Senate Bill 0887, which the Texas Legislature passed in 2017, mandates that Texas schools of higher education send out debt notifications regarding loan accumulation to students annually in order to help them better manage their debt and improve financial literacy.

“It’s a really great way to let students know ‘Here’s where you are right now in one single place’ — just to give them information about their debt on a regular basis,” said Ginger Gossman, the senior director of innovation and policy development for the Texas Higher Education Coordinating Board. 

Without question, all students who take out student loans should be educated on the amount of money and interest they are accumulating from each loan taken out. However, there are several issues with the law. For one, this bill aims to provide financial literacy for students on a frequent basis when, in fact, this information is already accessible to students. When I sought to learn more about the student loans I took out and the debt I aquired, I took time to sit down, research my loan servicer and get familiar with the financial terminology. With this effort, I quickly became well-informed on how much I had accepted in loans and the rate of interest I would accumulate over time.

Take it from me. The financial literature regarding debt is not at all hard to find. Considering this, students should not be burdened yearly by notifications from the University re-emphasizing how much they are collecting in student debt while they are still attending college. 

“It’s stressful of course — students have to focus, study, be prepared (for classes already), so if you (now) have in your mind ‘Oh I have to pay 54,000 in loans,’ it makes it complicated to be focusing (on school work),” said Rodolfo Sebastian, radio-television-film senior.

Gossmman said this bill’s implementation is “not to discourage students” from taking out loans, but it may be doing just the opposite.

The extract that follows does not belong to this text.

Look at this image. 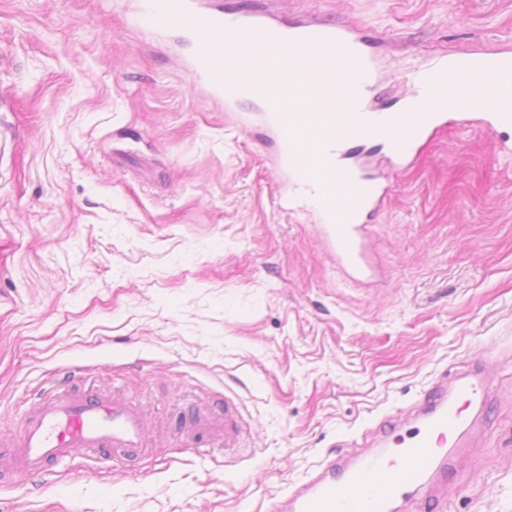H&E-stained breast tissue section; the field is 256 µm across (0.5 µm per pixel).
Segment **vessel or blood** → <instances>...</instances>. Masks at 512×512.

Being constantly reminded that your debt is increasing on a year-to-year basis while at the same time having to deal with the societal and academic pressures that come with being a college student is cruel and can contribute to increased stress and mental health issues. Gossman acknowledges that this “certainly can be (overwhelming).”

“(You) are making decisions about loan debt (because) you want to complete your degree — at the same time you are making decisions about housing, transportation, what courses to take,” Gossman said. “You’re making a lot of critical decisions at the same time.”

I understand what UT and other statewide educational institutions are trying to accomplish with the implementation of this bill, but this is not the correct approach. Students can and should seek information on financial stability as early as possible — they don’t need the University to consistently remind them. 

Instead, UT should either communicate to students the importance of financial literacy upon their arrival to the University through a comprehensive presentation or pressure the Texas Legislature to make the receiving of these notifications optional for students. 

West Jr. is a journalism sophomore from New Orleans, Louisiana.